▸ **AVAILABLE DATA**
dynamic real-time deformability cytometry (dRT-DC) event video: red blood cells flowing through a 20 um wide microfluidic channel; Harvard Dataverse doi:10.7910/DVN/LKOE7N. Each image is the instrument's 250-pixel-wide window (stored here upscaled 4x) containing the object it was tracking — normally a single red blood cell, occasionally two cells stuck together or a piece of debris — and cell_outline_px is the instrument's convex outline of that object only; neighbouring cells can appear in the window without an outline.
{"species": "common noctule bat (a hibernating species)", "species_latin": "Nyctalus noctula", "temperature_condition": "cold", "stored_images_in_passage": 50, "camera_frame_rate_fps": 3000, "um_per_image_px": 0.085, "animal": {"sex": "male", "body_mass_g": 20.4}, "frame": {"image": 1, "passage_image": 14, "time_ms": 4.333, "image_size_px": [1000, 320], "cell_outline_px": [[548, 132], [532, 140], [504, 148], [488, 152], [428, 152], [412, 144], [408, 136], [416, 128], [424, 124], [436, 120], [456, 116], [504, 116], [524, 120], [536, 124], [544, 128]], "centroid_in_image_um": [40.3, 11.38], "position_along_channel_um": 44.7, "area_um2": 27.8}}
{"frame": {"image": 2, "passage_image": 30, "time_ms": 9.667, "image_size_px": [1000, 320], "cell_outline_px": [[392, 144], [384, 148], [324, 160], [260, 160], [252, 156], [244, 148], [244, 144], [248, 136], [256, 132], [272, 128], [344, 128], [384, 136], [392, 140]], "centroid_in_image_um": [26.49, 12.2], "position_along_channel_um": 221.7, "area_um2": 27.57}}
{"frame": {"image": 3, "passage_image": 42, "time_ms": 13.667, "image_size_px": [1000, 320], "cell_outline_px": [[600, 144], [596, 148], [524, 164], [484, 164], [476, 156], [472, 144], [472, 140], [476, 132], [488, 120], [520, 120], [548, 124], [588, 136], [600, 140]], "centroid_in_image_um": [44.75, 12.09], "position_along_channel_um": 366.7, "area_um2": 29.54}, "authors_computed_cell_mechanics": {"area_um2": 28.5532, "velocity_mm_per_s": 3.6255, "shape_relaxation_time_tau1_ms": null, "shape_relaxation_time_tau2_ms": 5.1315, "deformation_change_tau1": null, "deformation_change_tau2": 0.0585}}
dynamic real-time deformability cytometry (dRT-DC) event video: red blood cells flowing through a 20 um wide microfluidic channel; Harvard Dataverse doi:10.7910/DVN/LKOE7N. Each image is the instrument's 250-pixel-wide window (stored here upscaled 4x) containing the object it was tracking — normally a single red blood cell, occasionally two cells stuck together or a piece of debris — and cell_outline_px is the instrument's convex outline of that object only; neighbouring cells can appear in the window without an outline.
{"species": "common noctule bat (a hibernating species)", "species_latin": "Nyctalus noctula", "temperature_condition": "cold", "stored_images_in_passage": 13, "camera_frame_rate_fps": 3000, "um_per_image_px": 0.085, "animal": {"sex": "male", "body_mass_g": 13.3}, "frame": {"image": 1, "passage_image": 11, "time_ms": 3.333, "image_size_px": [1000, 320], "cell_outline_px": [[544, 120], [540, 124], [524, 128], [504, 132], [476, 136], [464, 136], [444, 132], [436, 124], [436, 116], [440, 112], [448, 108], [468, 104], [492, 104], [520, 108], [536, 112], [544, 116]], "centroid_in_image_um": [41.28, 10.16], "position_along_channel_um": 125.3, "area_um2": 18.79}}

▸ **WORK INSTRUCTIONS**
Each entry above is to be quoted exactly.

▸ **RESULT**
dynamic real-time deformability cytometry (dRT-DC) event video: red blood cells flowing through a 20 um wide microfluidic channel; Harvard Dataverse doi:10.7910/DVN/LKOE7N. Each image is the instrument's 250-pixel-wide window (stored here upscaled 4x) containing the object it was tracking — normally a single red blood cell, occasionally two cells stuck together or a piece of debris — and cell_outline_px is the instrument's convex outline of that object only; neighbouring cells can appear in the window without an outline.
{"species": "common noctule bat (a hibernating species)", "species_latin": "Nyctalus noctula", "temperature_condition": "cold", "stored_images_in_passage": 50, "camera_frame_rate_fps": 3000, "um_per_image_px": 0.085, "animal": {"sex": "male", "body_mass_g": 20.4}, "frame": {"image": 1, "passage_image": 14, "time_ms": 4.333, "image_size_px": [1000, 320], "cell_outline_px": [[548, 132], [532, 140], [504, 148], [488, 152], [428, 152], [412, 144], [408, 136], [416, 128], [424, 124], [436, 120], [456, 116], [504, 116], [524, 120], [536, 124], [544, 128]], "centroid_in_image_um": [40.3, 11.38], "position_along_channel_um": 44.7, "area_um2": 27.8}}
{"frame": {"image": 2, "passage_image": 30, "time_ms": 9.667, "image_size_px": [1000, 320], "cell_outline_px": [[392, 144], [384, 148], [324, 160], [260, 160], [252, 156], [244, 148], [244, 144], [248, 136], [256, 132], [272, 128], [344, 128], [384, 136], [392, 140]], "centroid_in_image_um": [26.49, 12.2], "position_along_channel_um": 221.7, "area_um2": 27.57}}
{"frame": {"image": 3, "passage_image": 42, "time_ms": 13.667, "image_size_px": [1000, 320], "cell_outline_px": [[600, 144], [596, 148], [524, 164], [484, 164], [476, 156], [472, 144], [472, 140], [476, 132], [488, 120], [520, 120], [548, 124], [588, 136], [600, 140]], "centroid_in_image_um": [44.75, 12.09], "position_along_channel_um": 366.7, "area_um2": 29.54}, "authors_computed_cell_mechanics": {"area_um2": 28.5532, "velocity_mm_per_s": 3.6255, "shape_relaxation_time_tau1_ms": null, "shape_relaxation_time_tau2_ms": 5.1315, "deformation_change_tau1": null, "deformation_change_tau2": 0.0585}}
dynamic real-time deformability cytometry (dRT-DC) event video: red blood cells flowing through a 20 um wide microfluidic channel; Harvard Dataverse doi:10.7910/DVN/LKOE7N. Each image is the instrument's 250-pixel-wide window (stored here upscaled 4x) containing the object it was tracking — normally a single red blood cell, occasionally two cells stuck together or a piece of debris — and cell_outline_px is the instrument's convex outline of that object only; neighbouring cells can appear in the window without an outline.
{"species": "common noctule bat (a hibernating species)", "species_latin": "Nyctalus noctula", "temperature_condition": "cold", "stored_images_in_passage": 13, "camera_frame_rate_fps": 3000, "um_per_image_px": 0.085, "animal": {"sex": "male", "body_mass_g": 13.3}, "frame": {"image": 1, "passage_image": 11, "time_ms": 3.333, "image_size_px": [1000, 320], "cell_outline_px": [[544, 120], [540, 124], [524, 128], [504, 132], [476, 136], [464, 136], [444, 132], [436, 124], [436, 116], [440, 112], [448, 108], [468, 104], [492, 104], [520, 108], [536, 112], [544, 116]], "centroid_in_image_um": [41.28, 10.16], "position_along_channel_um": 125.3, "area_um2": 18.79}}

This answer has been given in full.